News Kyrgyzstan Scaling Up Access Hepatitis

How to expand not only the number of service sites, but also the range of services? Kyrgyzstan’s experience in scaling up access to viral hepatitis treatment programme

Feb 15 4min read

A year and a half ago, Kyrgyzstan launched a programme to provide universal access to hepatitis B vaccination, as well as treatment for hepatitis B and C. Below we describe in detail about the successes, challenges and why the country decided to involve family medicine centres in the provision of viral hepatitis services in our material.

WHAT IS THE PROGRAMME AIMED AT AND WHO DOES IT COVER?

Before 2000, vaccination against hepatitis B was not a part of the vaccination calendar, and therefore Kyrgyz citizens born before 2000 were not vaccinated against hepatitis B. Now the country has launched a national state vaccination campaign: those who have not been vaccinated can receive the vaccine at any family medicine centre. This has become possible thanks to the efforts of the Ministry of Health and the Republican Centre for the Control of Haemocontact Viral Hepatitis and HIV (in Russian – Республиканский центр по контролю за гемоконтактными вирусными гепатитами и вирусом иммунодефицита человека МЗ КР).

Screening for viral hepatitis B and C has also recently become available, and in case of a positive immunoenzyme test, a confirmatory PCR (Polymerase Chain Reaction) test can be taken and treatment provided, either at the same family medicine centres or at the Viral Hepatitis and HIV Control Centres (formerly – AIDS Centres). Moreover, the most effective drugs for the treatment of hepatitis B and C (Entecavir, Tenofovir and Sofosbuvir/Velpatasvir) have recently been procured in accordance with the national protocol, and primary health care facilities are already provided with the necessary reagents and rapid tests, which guarantees the practical implementation of the reform.

WHAT WAS IT LIKE BEFORE?

Before, viral hepatitis diagnosis and treatment services were available only for people living with HIV on the basis of AIDS Centres. And when the introduction of hepatitis B and C treatment for the general population began, it was immediately decided to provide these services at the level of primary medicine. AIDS Centres simply could not cope with the influx of clients and providing services at the primary level makes services more accessible to people living in the regions.

As before, medicines are procured centrally and then distributed to family medicine centres.

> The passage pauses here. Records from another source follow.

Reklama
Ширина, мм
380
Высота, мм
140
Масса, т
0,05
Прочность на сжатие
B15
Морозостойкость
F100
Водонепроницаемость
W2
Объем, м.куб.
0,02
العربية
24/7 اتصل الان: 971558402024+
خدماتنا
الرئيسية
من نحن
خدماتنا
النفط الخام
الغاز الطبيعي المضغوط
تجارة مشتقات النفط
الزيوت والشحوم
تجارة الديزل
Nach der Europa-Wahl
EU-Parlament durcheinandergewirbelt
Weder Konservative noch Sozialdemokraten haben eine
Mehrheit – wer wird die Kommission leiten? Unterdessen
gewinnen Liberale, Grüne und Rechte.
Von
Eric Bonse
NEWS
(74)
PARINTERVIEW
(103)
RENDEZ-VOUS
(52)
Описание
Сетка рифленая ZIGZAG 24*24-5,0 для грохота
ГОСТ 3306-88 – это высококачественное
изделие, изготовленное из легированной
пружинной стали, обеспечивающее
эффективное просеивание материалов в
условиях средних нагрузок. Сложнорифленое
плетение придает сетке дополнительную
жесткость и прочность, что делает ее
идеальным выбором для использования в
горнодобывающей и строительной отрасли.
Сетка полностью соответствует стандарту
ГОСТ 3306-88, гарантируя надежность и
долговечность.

It allows people to be treated locally and free of charge.

WHO ENSURED SUCH CHANGES?

In order to transform the system of diagnosis and treatment of viral hepatitis, series of Ministry of Health orders were adopted at the end of 2022 and the beginning of 2023.First of all, there was a thorough revision of the relevant guidelines, as well as the definition of criteria and population groups – who need vaccination, testing and treatment.

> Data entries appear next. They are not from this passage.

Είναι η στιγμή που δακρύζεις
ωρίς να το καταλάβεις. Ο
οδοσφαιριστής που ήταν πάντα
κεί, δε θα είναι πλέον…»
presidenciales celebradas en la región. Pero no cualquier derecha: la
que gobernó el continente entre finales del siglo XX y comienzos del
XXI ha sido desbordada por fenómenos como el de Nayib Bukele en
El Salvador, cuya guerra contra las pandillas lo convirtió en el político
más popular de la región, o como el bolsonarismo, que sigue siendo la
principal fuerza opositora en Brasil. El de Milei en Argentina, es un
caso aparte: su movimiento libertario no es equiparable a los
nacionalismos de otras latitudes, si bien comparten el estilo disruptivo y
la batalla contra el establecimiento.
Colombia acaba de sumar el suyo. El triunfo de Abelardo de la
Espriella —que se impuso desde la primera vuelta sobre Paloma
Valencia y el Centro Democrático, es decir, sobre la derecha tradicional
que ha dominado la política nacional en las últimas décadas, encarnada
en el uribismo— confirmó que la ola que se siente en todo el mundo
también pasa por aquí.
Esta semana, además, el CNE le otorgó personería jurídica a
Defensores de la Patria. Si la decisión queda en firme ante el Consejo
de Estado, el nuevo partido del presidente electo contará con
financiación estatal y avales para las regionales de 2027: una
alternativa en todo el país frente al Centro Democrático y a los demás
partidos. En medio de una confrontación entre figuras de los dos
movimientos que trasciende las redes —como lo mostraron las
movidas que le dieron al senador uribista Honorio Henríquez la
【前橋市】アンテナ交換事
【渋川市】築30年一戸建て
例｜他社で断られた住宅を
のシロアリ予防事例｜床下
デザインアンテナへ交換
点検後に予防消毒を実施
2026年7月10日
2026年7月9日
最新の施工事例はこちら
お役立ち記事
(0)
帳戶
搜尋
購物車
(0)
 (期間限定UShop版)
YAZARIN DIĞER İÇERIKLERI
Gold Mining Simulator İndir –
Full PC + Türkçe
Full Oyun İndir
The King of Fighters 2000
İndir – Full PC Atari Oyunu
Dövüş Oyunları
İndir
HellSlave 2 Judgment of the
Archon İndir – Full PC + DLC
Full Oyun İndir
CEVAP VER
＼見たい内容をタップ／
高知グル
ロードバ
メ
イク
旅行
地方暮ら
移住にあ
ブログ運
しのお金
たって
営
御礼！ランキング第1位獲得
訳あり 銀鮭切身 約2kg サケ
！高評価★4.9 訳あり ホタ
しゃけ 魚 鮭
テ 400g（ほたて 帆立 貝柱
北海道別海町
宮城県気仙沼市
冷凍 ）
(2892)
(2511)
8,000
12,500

Aibar Sultangaziev is the head of “Partner Network” Association and an international expert on good governance in the field of public health, intellectual property and access to HIV/TB/HCV treatment with many years of experience in coordinating national programmes for key populations and PLWH in Kyrgyzstan. He participated both in defining the list of documents for launching the new programme and directly in the development of these documents.

WHAT ARE THE DIFFICULTIES AND CHALLENGES FOR THE FUTURE?

“In a year and a half, the effect of the reform is very significant and evident. We are already seeing a number of improvements in access to services involving primary care. But there are also some barriers – which we should overcome as soon as possible,” Mr Aybar believes, pointing to the following processes:

  1. Untimely procurement of reagents by family medicine centres and the lack of regulations on payments for hepatitis diagnostics to the budgets of these centres by the Compulsory Health Insurance Fund. Not so long ago, there were cases when late procurement led to interruptions in the availability of reagents for PCR analysis, and people were unable to receive free confirmation of diagnosis for several months. Family medicine centres often solved the problem by referring patients to private laboratories for paid services: this is not a solution as such, as it does not contribute to reducing the economic burden on patients and contradicts the concept of UHC.
  2. Another challenge is the lack of family doctors who have specialised in hepatitis treatment. Like local procurement management, this too needs to be improved so that family medicine centres can provide fully qualified medical services.

Free hepatitis treatment has recently been enshrined in law in the country – the Law on the Protection of Citizens’ Health has been adopted, which in 2024 should lead to a revision of the state guarantee programme and thus additional resources for the programme on universal access to hepatitis B vaccination and hepatitis B and C treatment. Without increased and stable funding, the full range of hepatitis-related services cannot be realised.